First up, we aren’t talking a bacteria/virus kind of germ, but more botanical. The germ is the small sprout in the middle of each garlic clove. If the garlic bulb was to be planted in the garden this germ would be the sprout that would poke its way up through the soil into the sunshine above.

Now this wonder of nature is excellent for keeping garlic’s production up but what about in the kitchen? The germ imparts an unpleasant pungency to dishes which is why it is sometimes good to remove, but it’s an extra step and isn’t always necessary so let’s break it all down.
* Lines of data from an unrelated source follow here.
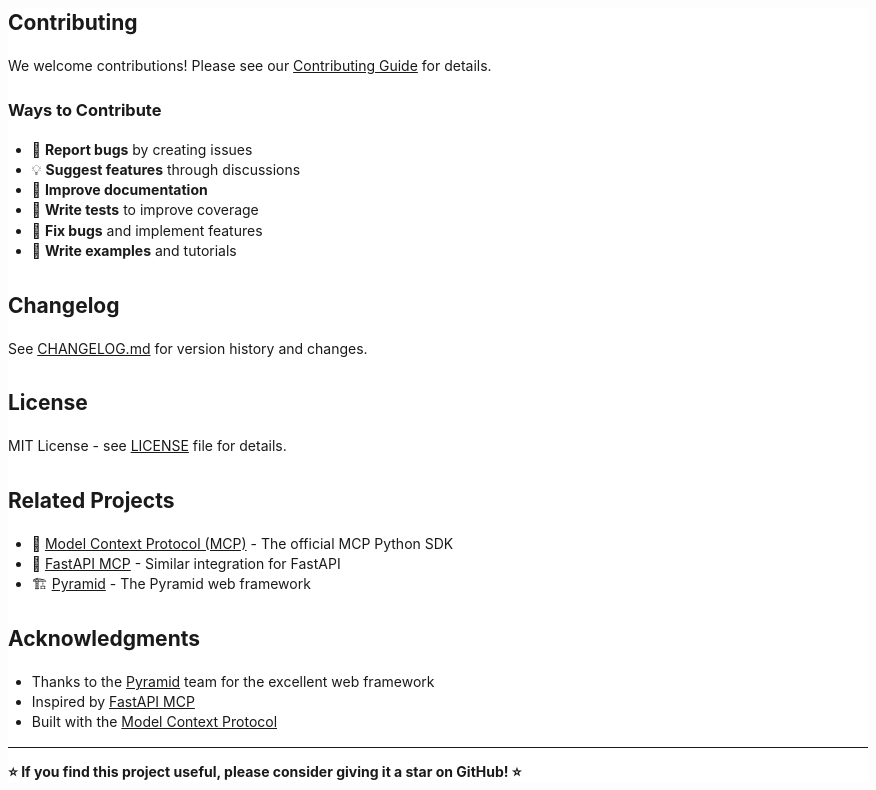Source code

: ## Contributing

We welcome contributions! Please see our [Contributing Guide](CONTRIBUTING.md) for details.

### Ways to Contribute

- 🐛 **Report bugs** by creating issues
- 💡 **Suggest features** through discussions
- 📖 **Improve documentation** 
- 🧪 **Write tests** to improve coverage
- 🔧 **Fix bugs** and implement features
- 📝 **Write examples** and tutorials

## Changelog

See [CHANGELOG.md](CHANGELOG.md) for version history and changes.

## License

MIT License - see [LICENSE](LICENSE) file for details.

## Related Projects

- 🔗 [Model Context Protocol (MCP)](https://github.com/modelcontextprotocol/python-sdk) - The official MCP Python SDK
- 🚀 [FastAPI MCP](https://github.com/your-org/fastapi-mcp) - Similar integration for FastAPI
- 🏗️ [Pyramid](https://trypyramid.com/) - The Pyramid web framework

## Acknowledgments

- Thanks to the [Pyramid](https://trypyramid.com/) team for the excellent web framework
- Inspired by [FastAPI MCP](https://github.com/your-org/fastapi-mcp)
- Built with the [Model Context Protocol](https://github.com/modelcontextprotocol/python-sdk)

---

**⭐ If you find this project useful, please consider giving it a star on GitHub! ⭐**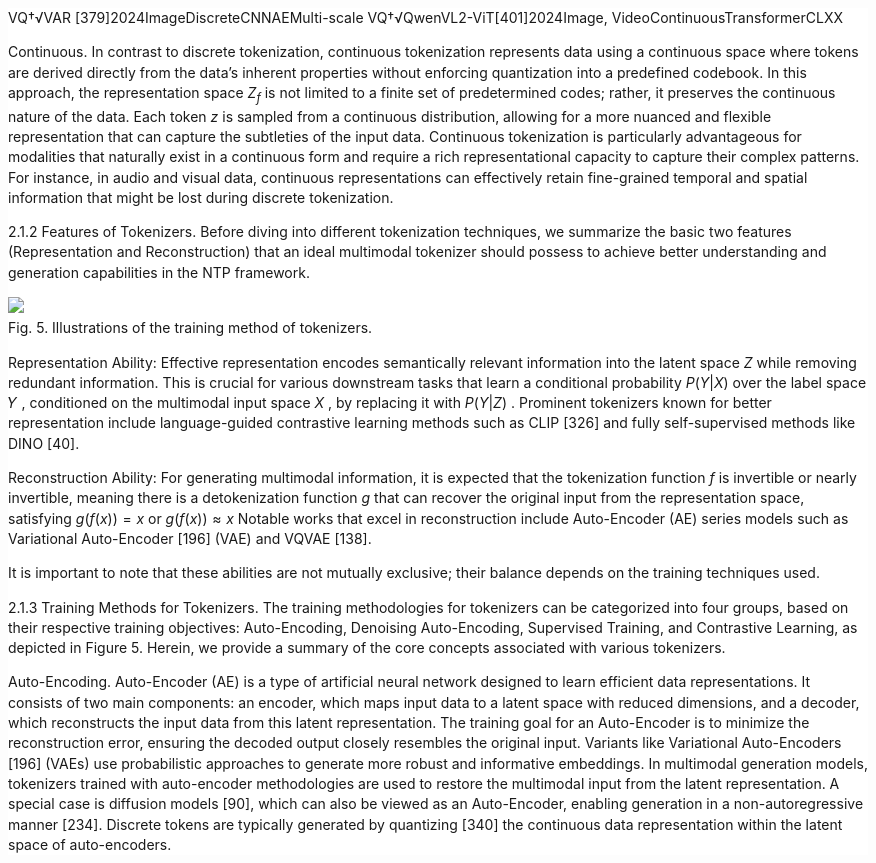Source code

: VQ†</td><td>√</td></tr><tr><td>VAR [379]</td><td>2024</td><td>Image</td><td>Discrete</td><td>CNN</td><td>AE</td><td>Multi-scale VQ†</td><td>√</td></tr><tr><td>QwenVL2-ViT[401]</td><td>2024</td><td>Image, Video</td><td>Continuous</td><td>Transformer</td><td>CL</td><td>X</td><td>X</td></tr></table></body></html>  

Continuous. In contrast to discrete tokenization, continuous tokenization represents data using a continuous space where tokens are derived directly from the data’s inherent properties without enforcing quantization into a predefined codebook. In this approach, the representation space $Z _ { f }$ is not limited to a finite set of predetermined codes; rather, it preserves the continuous nature of the data. Each token $z$ is sampled from a continuous distribution, allowing for a more nuanced and flexible representation that can capture the subtleties of the input data. Continuous tokenization is particularly advantageous for modalities that naturally exist in a continuous form and require a rich representational capacity to capture their complex patterns. For instance, in audio and visual data, continuous representations can effectively retain fine-grained temporal and spatial information that might be lost during discrete tokenization.  

2.1.2 Features of Tokenizers. Before diving into different tokenization techniques, we summarize the basic two features (Representation and Reconstruction) that an ideal multimodal tokenizer should possess to achieve better understanding and generation capabilities in the NTP framework.  

![](images/b5b4c780c4184078c7644d5d76aa1d114dcdea8599c80e18ec37026dcb1754a3.jpg)  
Fig. 5. Illustrations of the training method of tokenizers.  

Representation Ability: Effective representation encodes semantically relevant information into the latent space $Z$ while removing redundant information. This is crucial for various downstream tasks that learn a conditional probability $P ( Y | X )$ over the label space 𝑌 , conditioned on the multimodal input space $X$ , by replacing it with $P ( { Y } | { Z } )$ . Prominent tokenizers known for better representation include language-guided contrastive learning methods such as CLIP [326] and fully self-supervised methods like DINO [40].  

Reconstruction Ability: For generating multimodal information, it is expected that the tokenization function $f$ is invertible or nearly invertible, meaning there is a detokenization function $g$ that can recover the original input from the representation space, satisfying $g ( f ( x ) ) = x$ or $g ( f ( x ) ) \approx x$ Notable works that excel in reconstruction include Auto-Encoder (AE) series models such as Variational Auto-Encoder [196] (VAE) and VQVAE [138].  

It is important to note that these abilities are not mutually exclusive; their balance depends on the training techniques used.  

2.1.3 Training Methods for Tokenizers. The training methodologies for tokenizers can be categorized into four groups, based on their respective training objectives: Auto-Encoding, Denoising Auto-Encoding, Supervised Training, and Contrastive Learning, as depicted in Figure 5. Herein, we provide a summary of the core concepts associated with various tokenizers.  

Auto-Encoding. Auto-Encoder (AE) is a type of artificial neural network designed to learn efficient data representations. It consists of two main components: an encoder, which maps input data to a latent space with reduced dimensions, and a decoder, which reconstructs the input data from this latent representation. The training goal for an Auto-Encoder is to minimize the reconstruction error, ensuring the decoded output closely resembles the original input. Variants like Variational Auto-Encoders [196] (VAEs) use probabilistic approaches to generate more robust and informative embeddings. In multimodal generation models, tokenizers trained with auto-encoder methodologies are used to restore the multimodal input from the latent representation. A special case is diffusion models [90], which can also be viewed as an Auto-Encoder, enabling generation in a non-autoregressive manner [234]. Discrete tokens are typically generated by quantizing [340] the continuous data representation within the latent space of auto-encoders.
There are a couple of factors to consider:

1. Age
Not yours – but the garlics. Generally speaking garlic is fresh in Australia from the end of Spring through all of Summer. If your garlic is fresh the germ would not yet have developed much and so will be less noticeable in appearance and also, importantly, in taste. This means it is less crucial to remove the germ from young garlic. Once the warmer season is finished the markets and stores will be selling garlic that has been stored/dried. This is fine (after all it allows us to enjoy garlic all year round) but this is when it may be more crucial to locate the germ and remove it. You will know if your garlic is older because there will be a noticeable germ in the middle which you can gently dig out with the tip of a sharp knife. If the garlic is particularly old the germ will have also stated to turn green in colour.

2.  What’s Cookin’
Removing the garlic germ from garlic does involve an extra step in the kitchen and so it is a good idea to determine if it is needed. Some recipes will already have thought of this and instruct you to remove the garlic’s germ, however not many go into this detail. For recipes that contain a high ratio of garlic (like this recipe for tapenade) removing the germ is a good idea. If, on the other hand, the garlic plays a relatively small part in the recipe (like this recipe for hummus), then it is less crucial for the garlic germ to be removed as the harshness will be less pronounced.

Check out our handy tutorial on how to remove garlic germ below.

1. Separate the clove from the garlic bulb
2. Peel the garlic clove.
3. Slice the garlic clove in half lengthways.
4. Gently peel the germ from the centre using the tip of a small, sharp knife.
5. Remove the germ from the centre and discard.